The negative effect of control and authority was seen also in an experiment conducted by Philip Zimbardo, an American psychologist and a professor emeritus, called The Stanford Prison Experiment. Conducted in 1971 the experiment was scheduled to last two weeks but ended quickly, after only six days cause by the events that took place. All applicants were psychologically examined prior to the experiment. Out of 24 men half were randomly assigned to be guards, the others to be prisoners. The prisoners were forced to wear nothing but a smock and cap. They also had a chain around their foot, “in order to remind prisoners of the oppressiveness of their environment”. The guards were not trained at all to be officers, instead they were allowed, “to do whatever they thought was necessary in order to maintain law and order in the prison,” At first the prisoners and guards were not accustomed to their role so the guards did not really know how to assert their authority and the prisoners still felt independent and free. Eventually having authority over the prisoners became standard to the guards. They began forcing the prisoner to do push-ups as a form of punishment for breaking rules (made by the guards) and for having a negative attitude. . Zimbardo recalls thinking that this was a cruel and inappropriate form of punishment, “However, Zimbardo later learned that push-ups were often used as a form of punishment in Nazi concentration camps… one of our guards also stepped on the prisoners' backs while they did push-ups, or made other prisoners sit or step on the backs of fellow prisoners doing their push-ups”. Rebellion started on the second day when the prisoners barricaded themselves in the cells and removed their numbers and caps. The guards felt like they need to stop the rebellion with force by, “getting a fire extinguisher which shot a stream of skin-chilling carbon dioxide, and forcing the prisoners away from the doors”. After this the guards broke into the cells and stripped the prisoners and took the ringleader to solitary confinement. “

'The Hole,' or solitary confinement. It was dark and very confining, about two feet wide and two feet deep, but tall enough that a 'bad prisoner' could stand up”. Next the guards wanted to mentally break the prisoners. The guards created a special cell for the behaved prisoners, “They got their uniforms back, got their beds back, and were allowed to wash and brush their teeth. The others were not. Well behaved prisoners also got to eat special food in the presence of the other prisoners who had temporarily lost the privilege of eating. The effect was to break the solidarity among prisoners,” Almost 36 hours in one prisoner had a mental break down and began hysterically crying and began acting psychotic. That prisoner ended up being released in account for his mental health. After he was released there was a rumor that he was going to come back with more people to break out the other men. This enraged the guards who used their authority to make the prisoners suffer. They made them clean toilets with their bare hands repetitively, wear paper bags over their heads, and do constant tiring exercises such as push-ups and jumping jacks. The experiment ended early because of how the guards were escalating their abuse towards the prisoners.

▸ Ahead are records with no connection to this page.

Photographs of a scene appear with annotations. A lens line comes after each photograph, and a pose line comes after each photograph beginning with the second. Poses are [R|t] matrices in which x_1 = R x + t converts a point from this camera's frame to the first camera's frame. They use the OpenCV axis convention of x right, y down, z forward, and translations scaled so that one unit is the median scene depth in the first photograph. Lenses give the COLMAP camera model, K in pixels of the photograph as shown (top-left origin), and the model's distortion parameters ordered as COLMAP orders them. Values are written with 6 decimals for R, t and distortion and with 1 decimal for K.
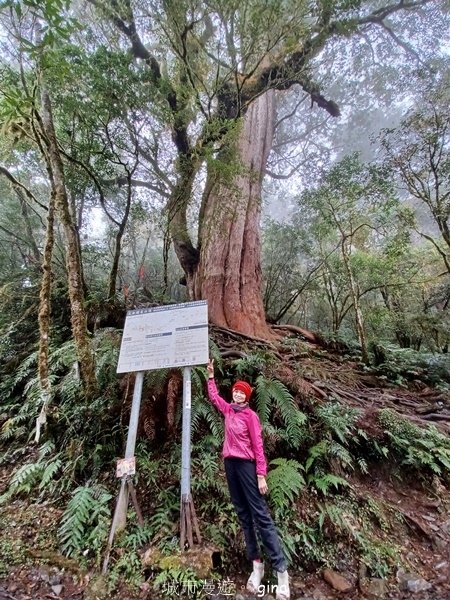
lens RADIAL K [[241.5, 0, 219.6], [0, 241.5, 307.5], [0, 0, 1]] dist [0.000508, -0.007526]
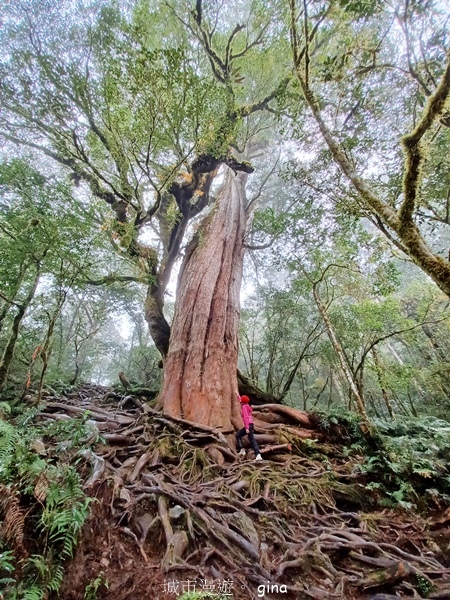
lens RADIAL K [[241.5, 0, 219.6], [0, 241.5, 307.5], [0, 0, 1]] dist [0.000508, -0.007526]
pose [[0.970809, -0.166842, -0.172320, 0.350183], [0.095121, 0.927327, -0.361961, 0.056623], [0.220188, 0.335004, 0.916128, 0.206999]]
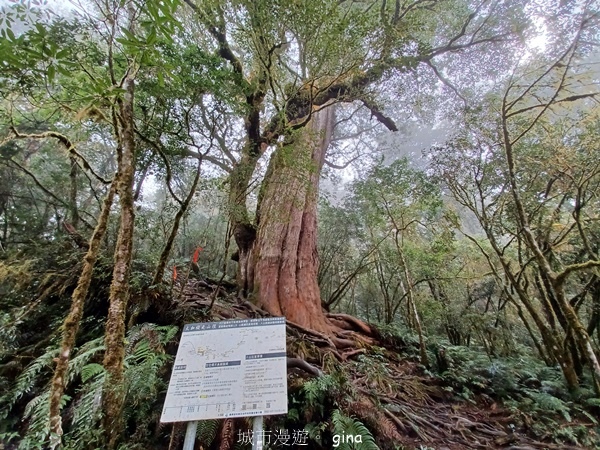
lens RADIAL K [[241.2, 0, 297.1], [0, 241.2, 222.8], [0, 0, 1]] dist [0.000243, -0.006873]
pose [[0.988603, 0.094475, 0.117214, -0.048917], [-0.066175, 0.972031, -0.225336, -0.058974], [-0.135224, 0.215012, 0.967204, 0.031501]]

The Stanford Prison experiment is a prime example of how the ability to control another human being altered the sense of humanity in the men who played the guards. The original goal of the experiment was to study of the human response to captivity, it ended up showing how power corrupts people and causes them to do things they would not regularly do. As mentioned previously all the men in this experiment were regular college students, on a normal day outside of this experiment none of those men who played guards would probably ever think of locking someone in a tiny closet overnight or forcing people to clean dirty toilets with their bare hands. If they had seen this experiment from an outsiders view they would have been equally as shocked and disgusted by the events that went on in the Stanford Prison Experiment. This relates back to One Flew Over the Cuckoo’s Nest with Nurse Ratched because she did not base her decisions on how it would benefit the patients but more off of how it would benefit her own personal wants.